April 7, 2009
A month since Joey died, and we have adopted another greyhound: Greta. I was so bereft during the day, I started looking at the greyhound rescue web sites and saw this little girl dog who needed people like us. The description on the rescue site said she needed a quiet home as an only dog, and time and patience to become a happy dog.
When we met her, we knew we had to take her. Greta was one of 17 greyhounds who were kept in cages where they couldn’t stand up or move around, in a windowless shed; and were only let out for a few minutes each day. It was dark and cold and she was in there for nearly two years. Then the rescue people got her.
She was afraid of men especially, but she was timid of everyone and fearful of other dogs. She was in poor health and needed to be fed properly. She had to learn how to walk on grass because she had never seen grass before. (Since we’ve had her, I’ve become positive that she was hit with a stick or cane, because anything that narrow cylindrical shape, even a chew treat, frightens her. We have to put the treat on her cushion and let her pick it up. If we hold it out, she runs away.)

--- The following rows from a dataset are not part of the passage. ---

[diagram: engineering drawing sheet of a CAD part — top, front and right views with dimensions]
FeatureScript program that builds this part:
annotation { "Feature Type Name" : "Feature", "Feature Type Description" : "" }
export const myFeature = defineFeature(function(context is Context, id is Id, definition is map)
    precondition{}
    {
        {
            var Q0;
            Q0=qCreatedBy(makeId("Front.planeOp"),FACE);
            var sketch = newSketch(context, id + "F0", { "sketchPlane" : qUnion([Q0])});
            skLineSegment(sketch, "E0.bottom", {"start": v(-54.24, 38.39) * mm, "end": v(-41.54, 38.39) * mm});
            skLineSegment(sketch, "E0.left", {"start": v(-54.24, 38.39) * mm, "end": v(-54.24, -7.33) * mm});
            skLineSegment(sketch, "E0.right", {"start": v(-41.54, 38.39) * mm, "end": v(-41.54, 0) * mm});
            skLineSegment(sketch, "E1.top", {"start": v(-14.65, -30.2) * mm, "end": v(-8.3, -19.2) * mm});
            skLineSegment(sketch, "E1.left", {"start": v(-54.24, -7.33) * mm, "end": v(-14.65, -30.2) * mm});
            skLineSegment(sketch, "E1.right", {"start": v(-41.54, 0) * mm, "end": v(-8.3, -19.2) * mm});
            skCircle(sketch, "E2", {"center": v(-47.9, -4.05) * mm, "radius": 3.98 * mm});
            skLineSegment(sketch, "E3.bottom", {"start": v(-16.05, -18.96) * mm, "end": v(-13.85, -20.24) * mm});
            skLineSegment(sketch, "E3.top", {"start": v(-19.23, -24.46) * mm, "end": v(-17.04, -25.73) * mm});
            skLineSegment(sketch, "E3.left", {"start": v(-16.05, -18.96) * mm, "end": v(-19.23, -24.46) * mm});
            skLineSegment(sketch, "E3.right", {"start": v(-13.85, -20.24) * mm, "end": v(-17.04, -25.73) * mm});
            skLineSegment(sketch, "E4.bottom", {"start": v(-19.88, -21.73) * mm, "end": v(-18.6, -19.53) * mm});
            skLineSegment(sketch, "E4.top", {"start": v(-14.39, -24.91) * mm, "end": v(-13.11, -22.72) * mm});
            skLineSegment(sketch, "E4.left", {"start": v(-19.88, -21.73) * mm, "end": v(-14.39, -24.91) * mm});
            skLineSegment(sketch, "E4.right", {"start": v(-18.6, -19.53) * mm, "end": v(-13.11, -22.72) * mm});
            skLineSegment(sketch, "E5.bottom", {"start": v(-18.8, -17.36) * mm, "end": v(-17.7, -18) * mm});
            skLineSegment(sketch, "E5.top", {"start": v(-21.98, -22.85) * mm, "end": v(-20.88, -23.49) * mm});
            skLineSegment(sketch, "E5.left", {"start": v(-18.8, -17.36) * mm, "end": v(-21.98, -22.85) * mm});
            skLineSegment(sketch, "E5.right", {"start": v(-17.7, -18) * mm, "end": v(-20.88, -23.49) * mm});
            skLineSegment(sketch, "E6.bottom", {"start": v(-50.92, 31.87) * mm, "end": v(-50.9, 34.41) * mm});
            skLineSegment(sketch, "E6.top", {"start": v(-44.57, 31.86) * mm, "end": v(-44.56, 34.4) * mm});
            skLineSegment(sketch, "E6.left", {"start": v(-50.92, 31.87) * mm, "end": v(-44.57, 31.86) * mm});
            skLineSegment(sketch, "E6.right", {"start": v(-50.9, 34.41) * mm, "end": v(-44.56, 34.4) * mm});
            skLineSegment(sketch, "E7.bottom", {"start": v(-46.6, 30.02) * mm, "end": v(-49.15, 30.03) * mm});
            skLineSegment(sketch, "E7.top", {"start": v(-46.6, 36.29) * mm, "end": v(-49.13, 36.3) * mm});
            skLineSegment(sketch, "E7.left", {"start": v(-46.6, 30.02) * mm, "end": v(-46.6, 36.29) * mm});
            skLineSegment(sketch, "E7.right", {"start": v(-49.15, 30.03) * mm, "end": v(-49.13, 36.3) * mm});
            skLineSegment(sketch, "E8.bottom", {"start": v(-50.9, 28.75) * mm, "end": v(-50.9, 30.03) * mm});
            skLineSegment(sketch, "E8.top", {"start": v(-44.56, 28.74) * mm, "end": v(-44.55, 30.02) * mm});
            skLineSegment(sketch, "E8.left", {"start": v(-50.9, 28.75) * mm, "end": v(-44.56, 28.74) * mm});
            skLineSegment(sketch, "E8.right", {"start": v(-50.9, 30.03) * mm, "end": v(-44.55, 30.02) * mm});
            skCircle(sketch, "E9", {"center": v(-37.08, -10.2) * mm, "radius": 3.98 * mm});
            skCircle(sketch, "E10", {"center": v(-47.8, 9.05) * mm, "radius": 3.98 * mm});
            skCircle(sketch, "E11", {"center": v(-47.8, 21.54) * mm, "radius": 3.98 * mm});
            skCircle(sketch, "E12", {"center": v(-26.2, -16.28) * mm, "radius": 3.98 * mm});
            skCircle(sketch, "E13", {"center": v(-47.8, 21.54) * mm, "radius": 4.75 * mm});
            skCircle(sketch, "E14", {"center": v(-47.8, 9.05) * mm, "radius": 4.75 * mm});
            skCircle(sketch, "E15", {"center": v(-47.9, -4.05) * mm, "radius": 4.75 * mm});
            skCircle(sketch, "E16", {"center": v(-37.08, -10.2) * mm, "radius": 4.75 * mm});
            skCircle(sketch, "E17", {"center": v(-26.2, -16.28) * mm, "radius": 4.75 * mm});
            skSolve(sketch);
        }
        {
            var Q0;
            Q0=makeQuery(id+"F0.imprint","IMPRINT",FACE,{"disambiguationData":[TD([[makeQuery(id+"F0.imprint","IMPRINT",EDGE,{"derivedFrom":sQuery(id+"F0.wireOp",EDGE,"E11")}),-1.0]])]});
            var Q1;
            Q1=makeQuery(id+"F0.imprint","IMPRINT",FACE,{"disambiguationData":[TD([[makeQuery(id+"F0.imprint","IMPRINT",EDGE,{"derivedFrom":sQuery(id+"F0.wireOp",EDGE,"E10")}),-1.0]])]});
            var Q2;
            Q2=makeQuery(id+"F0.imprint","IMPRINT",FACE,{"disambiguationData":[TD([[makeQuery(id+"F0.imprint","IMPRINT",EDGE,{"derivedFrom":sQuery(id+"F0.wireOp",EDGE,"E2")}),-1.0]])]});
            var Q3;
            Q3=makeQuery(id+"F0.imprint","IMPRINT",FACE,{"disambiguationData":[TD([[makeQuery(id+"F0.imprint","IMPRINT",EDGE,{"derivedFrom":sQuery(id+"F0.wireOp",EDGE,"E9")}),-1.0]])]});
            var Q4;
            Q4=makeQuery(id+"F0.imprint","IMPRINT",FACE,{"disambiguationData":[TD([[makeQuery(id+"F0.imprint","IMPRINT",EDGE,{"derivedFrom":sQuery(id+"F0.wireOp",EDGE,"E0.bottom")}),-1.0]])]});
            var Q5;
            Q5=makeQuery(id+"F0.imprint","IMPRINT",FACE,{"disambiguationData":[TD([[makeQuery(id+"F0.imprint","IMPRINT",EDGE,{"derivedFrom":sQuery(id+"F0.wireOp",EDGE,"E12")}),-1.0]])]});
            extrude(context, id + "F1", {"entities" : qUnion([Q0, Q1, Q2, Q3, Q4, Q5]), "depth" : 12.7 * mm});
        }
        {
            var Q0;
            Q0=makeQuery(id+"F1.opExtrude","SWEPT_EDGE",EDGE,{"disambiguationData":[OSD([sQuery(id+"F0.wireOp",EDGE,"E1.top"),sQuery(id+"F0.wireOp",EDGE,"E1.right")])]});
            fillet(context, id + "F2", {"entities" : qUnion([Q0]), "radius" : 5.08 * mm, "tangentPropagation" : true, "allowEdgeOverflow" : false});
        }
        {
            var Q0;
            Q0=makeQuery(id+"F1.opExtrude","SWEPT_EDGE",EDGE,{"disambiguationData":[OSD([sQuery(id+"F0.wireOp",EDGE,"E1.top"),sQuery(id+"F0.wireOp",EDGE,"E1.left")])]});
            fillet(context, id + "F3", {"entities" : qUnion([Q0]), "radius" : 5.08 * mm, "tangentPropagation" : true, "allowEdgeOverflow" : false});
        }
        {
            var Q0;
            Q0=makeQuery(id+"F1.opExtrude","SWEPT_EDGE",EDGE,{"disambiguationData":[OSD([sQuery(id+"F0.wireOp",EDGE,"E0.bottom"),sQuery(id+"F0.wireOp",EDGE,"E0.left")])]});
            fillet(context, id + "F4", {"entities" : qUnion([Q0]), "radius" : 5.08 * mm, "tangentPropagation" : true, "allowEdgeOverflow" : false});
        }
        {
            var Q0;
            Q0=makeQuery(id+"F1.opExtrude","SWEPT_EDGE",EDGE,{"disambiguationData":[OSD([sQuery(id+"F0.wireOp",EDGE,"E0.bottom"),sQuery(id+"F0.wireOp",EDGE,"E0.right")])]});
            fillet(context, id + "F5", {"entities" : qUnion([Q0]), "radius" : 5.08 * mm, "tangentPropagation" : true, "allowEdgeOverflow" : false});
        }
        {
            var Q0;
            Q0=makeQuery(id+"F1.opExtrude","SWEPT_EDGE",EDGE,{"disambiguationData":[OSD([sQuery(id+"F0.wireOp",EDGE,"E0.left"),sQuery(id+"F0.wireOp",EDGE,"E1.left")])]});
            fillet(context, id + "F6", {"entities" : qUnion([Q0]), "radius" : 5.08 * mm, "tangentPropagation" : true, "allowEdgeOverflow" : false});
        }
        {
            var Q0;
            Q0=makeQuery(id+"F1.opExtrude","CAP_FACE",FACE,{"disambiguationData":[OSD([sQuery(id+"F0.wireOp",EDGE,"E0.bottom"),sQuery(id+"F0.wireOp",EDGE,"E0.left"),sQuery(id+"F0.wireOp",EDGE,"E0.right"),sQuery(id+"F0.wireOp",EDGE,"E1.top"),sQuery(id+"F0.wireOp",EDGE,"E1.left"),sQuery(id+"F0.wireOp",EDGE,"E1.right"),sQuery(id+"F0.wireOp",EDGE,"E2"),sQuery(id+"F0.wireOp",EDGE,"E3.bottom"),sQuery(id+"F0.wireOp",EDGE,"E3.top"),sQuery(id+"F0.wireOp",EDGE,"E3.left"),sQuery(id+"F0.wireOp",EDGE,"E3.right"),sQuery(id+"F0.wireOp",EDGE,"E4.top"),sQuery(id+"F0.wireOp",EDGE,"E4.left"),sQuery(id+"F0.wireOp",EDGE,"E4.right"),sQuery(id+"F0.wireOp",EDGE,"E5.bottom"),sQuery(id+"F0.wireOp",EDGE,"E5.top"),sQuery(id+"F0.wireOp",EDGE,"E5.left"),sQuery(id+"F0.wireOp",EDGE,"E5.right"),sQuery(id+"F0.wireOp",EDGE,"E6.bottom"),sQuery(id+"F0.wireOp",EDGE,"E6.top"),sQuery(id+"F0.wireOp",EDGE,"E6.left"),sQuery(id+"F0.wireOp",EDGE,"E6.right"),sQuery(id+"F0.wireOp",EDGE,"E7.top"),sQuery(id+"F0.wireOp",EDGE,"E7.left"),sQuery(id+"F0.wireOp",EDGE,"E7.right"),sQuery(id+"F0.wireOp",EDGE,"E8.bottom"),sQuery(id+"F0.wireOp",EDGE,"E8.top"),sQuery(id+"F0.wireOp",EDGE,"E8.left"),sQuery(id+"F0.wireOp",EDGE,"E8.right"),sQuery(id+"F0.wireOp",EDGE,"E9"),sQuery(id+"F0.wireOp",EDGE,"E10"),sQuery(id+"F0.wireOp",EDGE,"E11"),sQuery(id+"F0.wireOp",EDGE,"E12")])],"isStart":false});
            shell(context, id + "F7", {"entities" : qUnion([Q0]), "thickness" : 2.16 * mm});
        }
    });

After one week now, Greta is comfortable with us, and with my friend Leonie and her son Justin, who is our regular dog sitter. (They went with us when we went to meet Greta at the rescue kennels.) But she’s still fearful anytime we move too fast, or come back into the room too suddenly. She looks hard and gets into the submissive position until she’s sure it’s me or Ian. At first, when we came downstairs in the morning (she slept on the couch the first few nights), she took several seconds to recognize us, but then her tail wagged like crazy and she came to say hello. She’s more trusting now, even after only a week, but it will take time for her to be completely secure.
I had to teach her how to do the stairs, following the instructions in my book about greyhounds. It took only two trips up and down before she learned to do them on her own, so now she has the freedom of the whole house to sniff and learn. We leave the sliding glass door in the living room open as much as possible so she can go out into the back garden whenever she wants to. All this space is a little disorienting for her, since she’s been penned or kenneled all her life, but she needs to get used to being in a free environment. So we just leave everything open for her as much as possible, and let her adjust in her own time. She needs a long adjustment time, to establish a routine here and to know it’s her home.
She’s starved for touch and will sit on the sofa or the bed and ask to be cuddled for literally hours at a time. At night when we’re watching TV or sitting and reading, she’s right next to us and stroking her is automatic now. But she is already showing a little bit of independence, and even some trust. She goes to the sofa or the bed on her own now, whereas she followed us everywhere the first couple of days.
Greta is a petite greyhound, much smaller than Joey. She’s black, with hundreds of white speckles. She has a very sweet face, but the sadness in her eyes will take time to go away.